_Your instructions_.
What is needed is an exact copy of the data that follows.

_Provided material_.
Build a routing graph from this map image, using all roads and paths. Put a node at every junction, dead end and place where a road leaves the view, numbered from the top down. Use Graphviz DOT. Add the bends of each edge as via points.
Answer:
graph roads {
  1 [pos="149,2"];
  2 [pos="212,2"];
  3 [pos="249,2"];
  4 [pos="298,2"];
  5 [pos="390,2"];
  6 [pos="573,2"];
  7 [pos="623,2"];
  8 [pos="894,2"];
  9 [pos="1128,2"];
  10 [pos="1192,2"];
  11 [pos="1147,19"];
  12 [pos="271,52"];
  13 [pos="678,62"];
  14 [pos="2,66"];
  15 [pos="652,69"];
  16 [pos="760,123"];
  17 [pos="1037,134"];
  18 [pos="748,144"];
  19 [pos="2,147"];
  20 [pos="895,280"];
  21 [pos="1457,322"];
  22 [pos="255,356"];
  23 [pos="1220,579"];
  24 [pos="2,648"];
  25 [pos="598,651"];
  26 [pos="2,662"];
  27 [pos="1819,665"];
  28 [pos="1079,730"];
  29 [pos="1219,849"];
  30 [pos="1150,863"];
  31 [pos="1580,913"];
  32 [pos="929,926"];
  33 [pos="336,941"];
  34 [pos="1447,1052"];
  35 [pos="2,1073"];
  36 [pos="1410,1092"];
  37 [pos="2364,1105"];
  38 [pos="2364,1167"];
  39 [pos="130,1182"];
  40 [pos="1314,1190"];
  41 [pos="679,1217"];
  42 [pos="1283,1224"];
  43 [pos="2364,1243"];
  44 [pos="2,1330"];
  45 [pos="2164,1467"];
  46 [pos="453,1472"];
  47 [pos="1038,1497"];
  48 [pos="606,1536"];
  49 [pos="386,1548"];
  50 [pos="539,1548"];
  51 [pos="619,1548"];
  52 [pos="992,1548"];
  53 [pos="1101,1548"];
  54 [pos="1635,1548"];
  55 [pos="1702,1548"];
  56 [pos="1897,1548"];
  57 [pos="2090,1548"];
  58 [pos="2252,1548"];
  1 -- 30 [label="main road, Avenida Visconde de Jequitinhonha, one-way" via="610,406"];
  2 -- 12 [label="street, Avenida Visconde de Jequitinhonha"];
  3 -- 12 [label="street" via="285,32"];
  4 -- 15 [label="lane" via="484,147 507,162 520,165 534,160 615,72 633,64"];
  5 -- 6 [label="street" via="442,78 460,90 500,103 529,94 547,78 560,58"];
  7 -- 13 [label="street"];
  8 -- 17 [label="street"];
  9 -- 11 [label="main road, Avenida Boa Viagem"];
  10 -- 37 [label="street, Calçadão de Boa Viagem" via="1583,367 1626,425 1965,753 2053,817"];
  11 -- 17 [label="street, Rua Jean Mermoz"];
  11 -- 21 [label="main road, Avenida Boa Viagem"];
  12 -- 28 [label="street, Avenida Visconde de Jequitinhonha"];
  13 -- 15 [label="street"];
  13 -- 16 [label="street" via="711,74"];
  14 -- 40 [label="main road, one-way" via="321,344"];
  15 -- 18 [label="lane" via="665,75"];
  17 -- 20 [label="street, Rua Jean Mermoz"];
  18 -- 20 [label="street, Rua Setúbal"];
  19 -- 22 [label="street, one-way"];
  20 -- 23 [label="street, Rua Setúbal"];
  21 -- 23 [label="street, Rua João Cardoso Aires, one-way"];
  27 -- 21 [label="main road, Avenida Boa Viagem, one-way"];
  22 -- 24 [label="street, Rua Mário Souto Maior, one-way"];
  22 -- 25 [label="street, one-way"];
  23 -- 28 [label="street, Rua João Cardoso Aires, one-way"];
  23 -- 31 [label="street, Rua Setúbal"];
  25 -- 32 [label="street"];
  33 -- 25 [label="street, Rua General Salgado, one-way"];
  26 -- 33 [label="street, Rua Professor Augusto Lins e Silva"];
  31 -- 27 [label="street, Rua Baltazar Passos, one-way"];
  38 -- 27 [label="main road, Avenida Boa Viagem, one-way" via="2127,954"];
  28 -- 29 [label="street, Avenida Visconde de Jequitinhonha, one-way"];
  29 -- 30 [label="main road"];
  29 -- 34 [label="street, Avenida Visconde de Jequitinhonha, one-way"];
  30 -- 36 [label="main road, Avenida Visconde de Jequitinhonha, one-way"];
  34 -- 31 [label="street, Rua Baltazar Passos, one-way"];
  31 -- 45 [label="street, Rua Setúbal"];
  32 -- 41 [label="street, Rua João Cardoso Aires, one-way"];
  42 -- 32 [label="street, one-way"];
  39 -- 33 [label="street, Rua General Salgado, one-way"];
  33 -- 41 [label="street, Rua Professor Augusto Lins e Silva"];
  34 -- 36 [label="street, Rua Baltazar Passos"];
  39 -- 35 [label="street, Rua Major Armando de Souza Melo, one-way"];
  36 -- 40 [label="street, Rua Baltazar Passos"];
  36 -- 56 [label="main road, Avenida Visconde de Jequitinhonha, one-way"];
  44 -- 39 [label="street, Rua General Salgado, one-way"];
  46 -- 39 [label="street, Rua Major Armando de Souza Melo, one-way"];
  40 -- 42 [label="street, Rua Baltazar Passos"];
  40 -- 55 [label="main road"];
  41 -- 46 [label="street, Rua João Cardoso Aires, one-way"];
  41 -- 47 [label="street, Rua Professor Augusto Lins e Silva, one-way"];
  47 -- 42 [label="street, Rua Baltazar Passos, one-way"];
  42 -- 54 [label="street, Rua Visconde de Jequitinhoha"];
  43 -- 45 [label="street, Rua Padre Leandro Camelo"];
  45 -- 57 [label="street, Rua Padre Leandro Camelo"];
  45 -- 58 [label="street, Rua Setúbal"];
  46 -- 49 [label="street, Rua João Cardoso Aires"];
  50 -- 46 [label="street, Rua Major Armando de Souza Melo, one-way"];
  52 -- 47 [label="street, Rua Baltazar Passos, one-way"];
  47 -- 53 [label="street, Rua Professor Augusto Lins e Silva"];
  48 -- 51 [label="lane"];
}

_Your response_.
Build a routing graph from this map image, using all roads and paths. Put a node at every junction, dead end and place where a road leaves the view, numbered from the top down. Use Graphviz DOT. Add the bends of each edge as via points.
Answer:
graph roads {
  1 [pos="149,2"];
  2 [pos="212,2"];
  3 [pos="249,2"];
  4 [pos="298,2"];
  5 [pos="390,2"];
  6 [pos="573,2"];
  7 [pos="623,2"];
  8 [pos="894,2"];
  9 [pos="1128,2"];
  10 [pos="1192,2"];
  11 [pos="1147,19"];
  12 [pos="271,52"];
  13 [pos="678,62"];
  14 [pos="2,66"];
  15 [pos="652,69"];
  16 [pos="760,123"];
  17 [pos="1037,134"];
  18 [pos="748,144"];
  19 [pos="2,147"];
  20 [pos="895,280"];
  21 [pos="1457,322"];
  22 [pos="255,356"];
  23 [pos="1220,579"];
  24 [pos="2,648"];
  25 [pos="598,651"];
  26 [pos="2,662"];
  27 [pos="1819,665"];
  28 [pos="1079,730"];
  29 [pos="1219,849"];
  30 [pos="1150,863"];
  31 [pos="1580,913"];
  32 [pos="929,926"];
  33 [pos="336,941"];
  34 [pos="1447,1052"];
  35 [pos="2,1073"];
  36 [pos="1410,1092"];
  37 [pos="2364,1105"];
  38 [pos="2364,1167"];
  39 [pos="130,1182"];
  40 [pos="1314,1190"];
  41 [pos="679,1217"];
  42 [pos="1283,1224"];
  43 [pos="2364,1243"];
  44 [pos="2,1330"];
  45 [pos="2164,1467"];
  46 [pos="453,1472"];
  47 [pos="1038,1497"];
  48 [pos="606,1536"];
  49 [pos="386,1548"];
  50 [pos="539,1548"];
  51 [pos="619,1548"];
  52 [pos="992,1548"];
  53 [pos="1101,1548"];
  54 [pos="1635,1548"];
  55 [pos="1702,1548"];
  56 [pos="1897,1548"];
  57 [pos="2090,1548"];
  58 [pos="2252,1548"];
  1 -- 30 [label="main road, Avenida Visconde de Jequitinhonha, one-way" via="610,406"];
  2 -- 12 [label="street, Avenida Visconde de Jequitinhonha"];
  3 -- 12 [label="street" via="285,32"];
  4 -- 15 [label="lane" via="484,147 507,162 520,165 534,160 615,72 633,64"];
  5 -- 6 [label="street" via="442,78 460,90 500,103 529,94 547,78 560,58"];
  7 -- 13 [label="street"];
  8 -- 17 [label="street"];
  9 -- 11 [label="main road, Avenida Boa Viagem"];
  10 -- 37 [label="street, Calçadão de Boa Viagem" via="1583,367 1626,425 1965,753 2053,817"];
  11 -- 17 [label="street, Rua Jean Mermoz"];
  11 -- 21 [label="main road, Avenida Boa Viagem"];
  12 -- 28 [label="street, Avenida Visconde de Jequitinhonha"];
  13 -- 15 [label="street"];
  13 -- 16 [label="street" via="711,74"];
  14 -- 40 [label="main road, one-way" via="321,344"];
  15 -- 18 [label="lane" via="665,75"];
  17 -- 20 [label="street, Rua Jean Mermoz"];
  18 -- 20 [label="street, Rua Setúbal"];
  19 -- 22 [label="street, one-way"];
  20 -- 23 [label="street, Rua Setúbal"];
  21 -- 23 [label="street, Rua João Cardoso Aires, one-way"];
  27 -- 21 [label="main road, Avenida Boa Viagem, one-way"];
  22 -- 24 [label="street, Rua Mário Souto Maior, one-way"];
  22 -- 25 [label="street, one-way"];
  23 -- 28 [label="street, Rua João Cardoso Aires, one-way"];
  23 -- 31 [label="street, Rua Setúbal"];
  25 -- 32 [label="street"];
  33 -- 25 [label="street, Rua General Salgado, one-way"];
  26 -- 33 [label="street, Rua Professor Augusto Lins e Silva"];
  31 -- 27 [label="street, Rua Baltazar Passos, one-way"];
  38 -- 27 [label="main road, Avenida Boa Viagem, one-way" via="2127,954"];
  28 -- 29 [label="street, Avenida Visconde de Jequitinhonha, one-way"];
  29 -- 30 [label="main road"];
  29 -- 34 [label="street, Avenida Visconde de Jequitinhonha, one-way"];
  30 -- 36 [label="main road, Avenida Visconde de Jequitinhonha, one-way"];
  34 -- 31 [label="street, Rua Baltazar Passos, one-way"];
  31 -- 45 [label="street, Rua Setúbal"];
  32 -- 41 [label="street, Rua João Cardoso Aires, one-way"];
  42 -- 32 [label="street, one-way"];
  39 -- 33 [label="street, Rua General Salgado, one-way"];
  33 -- 41 [label="street, Rua Professor Augusto Lins e Silva"];
  34 -- 36 [label="street, Rua Baltazar Passos"];
  39 -- 35 [label="street, Rua Major Armando de Souza Melo, one-way"];
  36 -- 40 [label="street, Rua Baltazar Passos"];
  36 -- 56 [label="main road, Avenida Visconde de Jequitinhonha, one-way"];
  44 -- 39 [label="street, Rua General Salgado, one-way"];
  46 -- 39 [label="street, Rua Major Armando de Souza Melo, one-way"];
  40 -- 42 [label="street, Rua Baltazar Passos"];
  40 -- 55 [label="main road"];
  41 -- 46 [label="street, Rua João Cardoso Aires, one-way"];
  41 -- 47 [label="street, Rua Professor Augusto Lins e Silva, one-way"];
  47 -- 42 [label="street, Rua Baltazar Passos, one-way"];
  42 -- 54 [label="street, Rua Visconde de Jequitinhoha"];
  43 -- 45 [label="street, Rua Padre Leandro Camelo"];
  45 -- 57 [label="street, Rua Padre Leandro Camelo"];
  45 -- 58 [label="street, Rua Setúbal"];
  46 -- 49 [label="street, Rua João Cardoso Aires"];
  50 -- 46 [label="street, Rua Major Armando de Souza Melo, one-way"];
  52 -- 47 [label="street, Rua Baltazar Passos, one-way"];
  47 -- 53 [label="street, Rua Professor Augusto Lins e Silva"];
  48 -- 51 [label="lane"];
}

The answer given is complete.